Please pick out and copy every line of the material below that contains the word "roughly".

## Dataset content

+-------+

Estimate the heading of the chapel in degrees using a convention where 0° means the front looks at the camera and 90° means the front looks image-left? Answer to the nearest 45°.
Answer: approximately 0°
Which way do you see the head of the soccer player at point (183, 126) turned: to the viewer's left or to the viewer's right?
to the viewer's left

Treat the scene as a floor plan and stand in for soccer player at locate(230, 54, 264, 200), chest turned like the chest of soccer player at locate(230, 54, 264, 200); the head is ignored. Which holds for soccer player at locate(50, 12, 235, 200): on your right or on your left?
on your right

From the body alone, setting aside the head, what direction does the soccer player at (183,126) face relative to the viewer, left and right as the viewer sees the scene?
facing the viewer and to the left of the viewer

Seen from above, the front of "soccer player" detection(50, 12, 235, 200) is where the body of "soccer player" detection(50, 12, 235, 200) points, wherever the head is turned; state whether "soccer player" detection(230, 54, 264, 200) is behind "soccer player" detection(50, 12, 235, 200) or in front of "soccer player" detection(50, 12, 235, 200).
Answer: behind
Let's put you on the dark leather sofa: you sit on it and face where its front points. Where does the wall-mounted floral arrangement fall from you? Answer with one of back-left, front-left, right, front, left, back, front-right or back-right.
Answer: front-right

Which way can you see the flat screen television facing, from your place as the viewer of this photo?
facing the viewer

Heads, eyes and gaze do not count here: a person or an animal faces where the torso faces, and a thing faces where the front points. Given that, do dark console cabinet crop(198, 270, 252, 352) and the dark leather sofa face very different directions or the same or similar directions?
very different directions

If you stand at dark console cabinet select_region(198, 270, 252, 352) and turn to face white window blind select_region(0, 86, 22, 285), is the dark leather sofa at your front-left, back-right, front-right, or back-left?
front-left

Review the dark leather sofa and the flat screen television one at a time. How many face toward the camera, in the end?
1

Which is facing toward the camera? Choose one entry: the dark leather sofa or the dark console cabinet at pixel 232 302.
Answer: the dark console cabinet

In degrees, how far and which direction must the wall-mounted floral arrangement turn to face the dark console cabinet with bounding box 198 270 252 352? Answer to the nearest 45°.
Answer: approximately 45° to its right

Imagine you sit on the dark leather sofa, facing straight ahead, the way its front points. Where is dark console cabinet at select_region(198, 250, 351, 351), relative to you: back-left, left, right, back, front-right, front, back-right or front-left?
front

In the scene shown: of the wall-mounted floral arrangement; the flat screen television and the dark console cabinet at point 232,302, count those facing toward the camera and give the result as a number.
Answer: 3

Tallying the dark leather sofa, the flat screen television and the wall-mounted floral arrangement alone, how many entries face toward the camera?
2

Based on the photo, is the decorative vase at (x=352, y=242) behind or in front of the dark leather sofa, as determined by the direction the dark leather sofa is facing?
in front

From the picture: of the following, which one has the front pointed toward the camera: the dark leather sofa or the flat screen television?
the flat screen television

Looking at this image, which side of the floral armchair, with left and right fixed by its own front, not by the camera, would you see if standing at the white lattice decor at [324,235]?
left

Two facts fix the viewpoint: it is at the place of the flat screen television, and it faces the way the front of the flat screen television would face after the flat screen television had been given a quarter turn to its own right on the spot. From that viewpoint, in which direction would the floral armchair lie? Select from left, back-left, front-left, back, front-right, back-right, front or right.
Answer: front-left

+-------+

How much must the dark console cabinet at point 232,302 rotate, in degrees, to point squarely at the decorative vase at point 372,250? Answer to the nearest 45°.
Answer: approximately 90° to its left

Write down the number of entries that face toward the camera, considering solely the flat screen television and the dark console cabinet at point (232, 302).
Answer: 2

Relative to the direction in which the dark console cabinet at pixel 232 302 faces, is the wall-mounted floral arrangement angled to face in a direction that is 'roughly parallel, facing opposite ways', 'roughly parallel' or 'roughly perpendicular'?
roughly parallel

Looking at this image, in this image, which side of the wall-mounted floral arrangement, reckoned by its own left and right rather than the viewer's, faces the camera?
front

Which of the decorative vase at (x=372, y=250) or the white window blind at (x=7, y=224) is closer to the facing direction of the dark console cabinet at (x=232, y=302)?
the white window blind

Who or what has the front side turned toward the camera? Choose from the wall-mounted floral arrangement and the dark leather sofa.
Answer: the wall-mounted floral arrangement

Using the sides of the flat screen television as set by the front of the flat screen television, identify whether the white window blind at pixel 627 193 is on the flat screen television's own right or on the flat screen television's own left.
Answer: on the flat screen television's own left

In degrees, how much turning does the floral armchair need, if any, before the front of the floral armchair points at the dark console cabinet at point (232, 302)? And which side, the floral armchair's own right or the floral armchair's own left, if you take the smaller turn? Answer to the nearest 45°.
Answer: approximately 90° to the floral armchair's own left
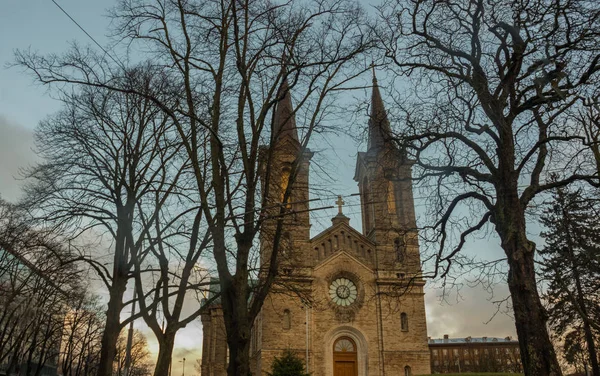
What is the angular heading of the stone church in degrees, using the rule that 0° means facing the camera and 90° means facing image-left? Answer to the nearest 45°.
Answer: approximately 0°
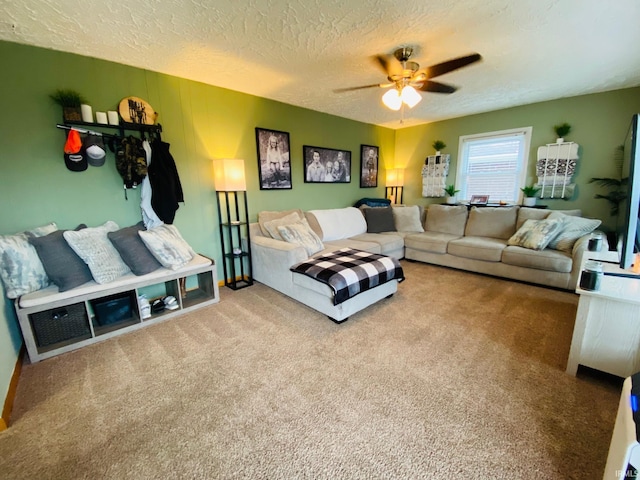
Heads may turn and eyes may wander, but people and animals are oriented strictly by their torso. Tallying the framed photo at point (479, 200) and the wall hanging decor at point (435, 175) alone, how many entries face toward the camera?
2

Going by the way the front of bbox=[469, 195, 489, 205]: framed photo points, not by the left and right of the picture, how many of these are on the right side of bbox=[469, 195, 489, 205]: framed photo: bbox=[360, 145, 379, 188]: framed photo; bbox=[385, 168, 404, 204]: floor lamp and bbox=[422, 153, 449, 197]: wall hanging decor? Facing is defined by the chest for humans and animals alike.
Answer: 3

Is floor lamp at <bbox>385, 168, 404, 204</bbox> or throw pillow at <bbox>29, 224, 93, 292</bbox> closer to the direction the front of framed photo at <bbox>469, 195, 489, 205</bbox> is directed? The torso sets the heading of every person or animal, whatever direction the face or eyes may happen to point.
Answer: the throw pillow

+-------+

## Response for this exercise
Relative to the direction in which the dark console cabinet at pixel 232 302 faces, is the wall-mounted floral arrangement angled to face in a direction that is 'roughly parallel, facing opposite ways', 'roughly parallel' or 'roughly perpendicular'?
roughly parallel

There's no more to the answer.